I’ve never had much of a chance to play the other games so most of my experience resides with Creatures 2. I just loved the world within the second game and so I never really felt inclined to get into the others. The world felt relatively large in scale and had its own working echo-system. I loved exploring and picking up new objects to use with my Norns. I also think that the artwork still looks great even by today’s standards.

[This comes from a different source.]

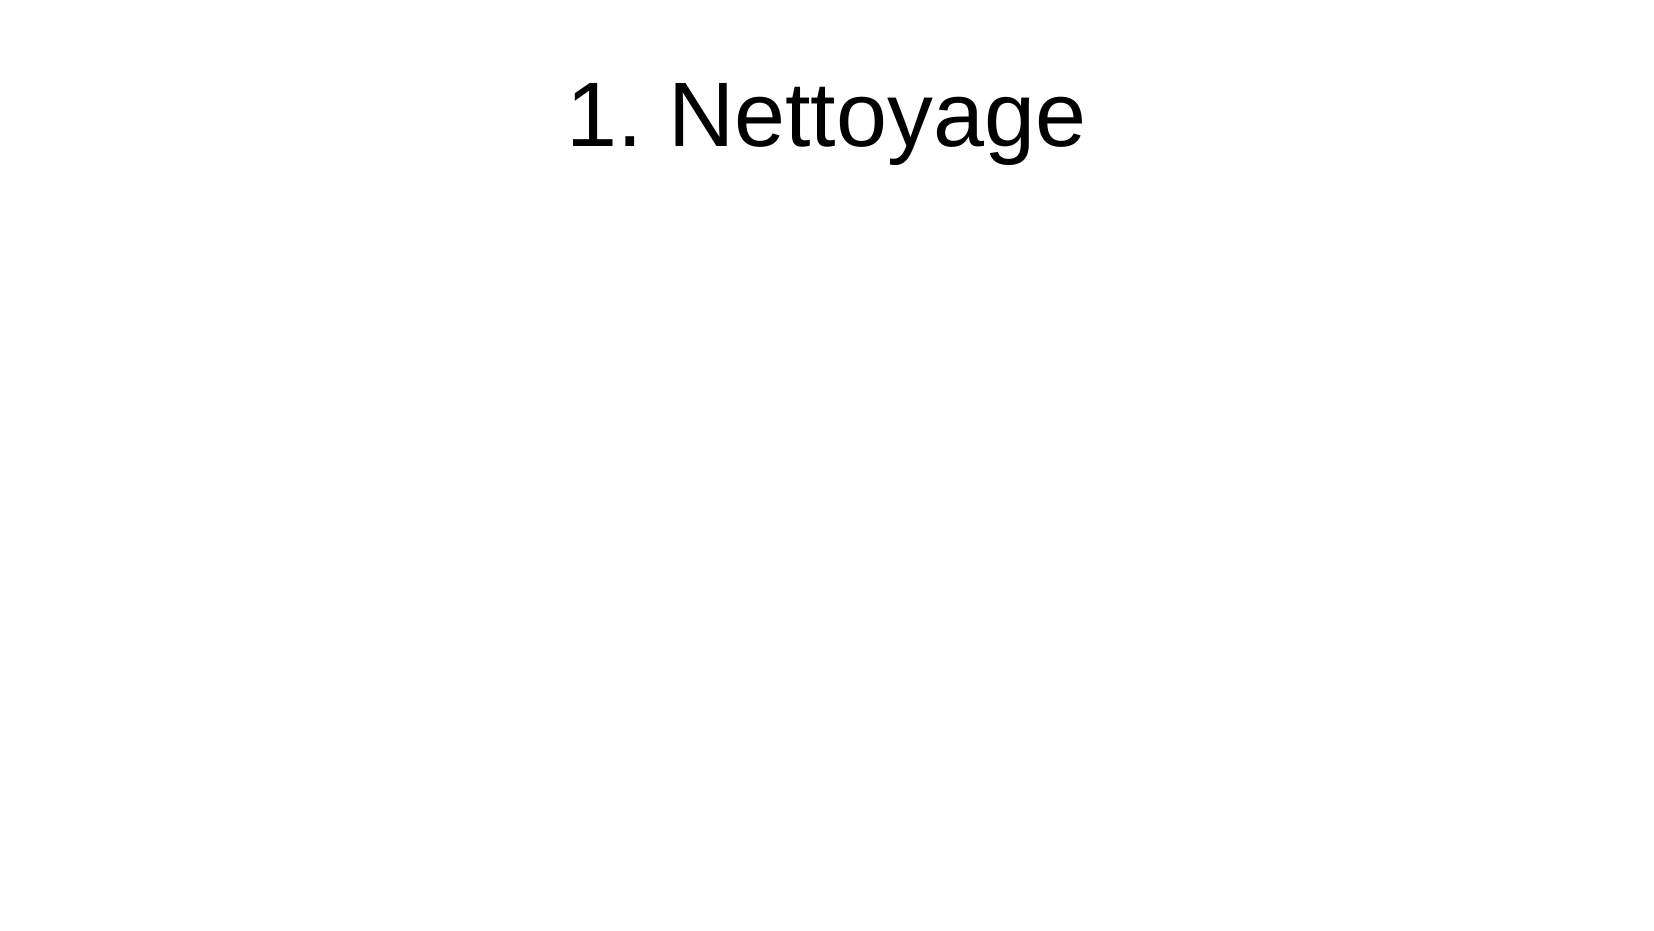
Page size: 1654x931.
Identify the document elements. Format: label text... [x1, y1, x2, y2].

title 1. Nettoyage [82, 37, 1571, 193]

Unfortunately Creatures 2 could also be pretty frustrating to play at times. Sometimes your creatures just wouldn’t be able to perform simple tasks like eating and sleeping. This could be due to either bugs (e.g. one hour stupidity bug) or just the sheer complexity of it. If taught badly creatures could come to associate the wrong actions with the wrong objects. If they bump their head while performing a task, the pain may cause them to avoid that task from then on. Some creatures were born with defects or they would pick up illnesses in the wild. The food they ate could also effect their health. In short, It wasn’t just a simple case of making sure they were fed, well rested and entertained. I think I was too young to fully understand it at the time, but even now I’m still not entirely sure how I’m suppose to use all of the features within the game. I had this dream of building the world up until the creatures were intelligent/strong enough to live by themselves in their own community with less and less of my guidance. I’m not entirely sure if that’s even possible in Creatures 2, but I love this idea for a game and it seemed to be the closest thing. I think I also saw it as a challenge to try and perfect my creature rearing techniques.

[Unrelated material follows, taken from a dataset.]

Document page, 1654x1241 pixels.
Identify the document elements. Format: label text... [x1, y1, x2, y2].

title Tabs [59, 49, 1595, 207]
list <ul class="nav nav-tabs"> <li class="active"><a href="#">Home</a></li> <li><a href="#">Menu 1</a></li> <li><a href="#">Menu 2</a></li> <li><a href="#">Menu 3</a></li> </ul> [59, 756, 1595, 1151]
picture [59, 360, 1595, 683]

Despite the frustration, out of the players that did stick it out there seemed to be a strong sense of community. On birth creatures could be registered with your details, exported and shared with other players; the aim was to breed stronger or more interesting creatures. Some people even learnt how to create their own objects and creature designs that you could then add into your own game. Tips and advice were also shared. Much of the community has died away now, which is a real shame as information about the franchise is starting to disappear.
The game may be finicky, but I love many of the potential concepts within it. I haven’t really found a game like it since and the franchise disappeared for a long time and seemed to be forgotten. There is a Creatures Online currently in development, although I don’t want to get my hopes up yet as it looks quite different and contains microtransactions. Dungeon Keeper’s revival to mobile devices did after all, disappoint.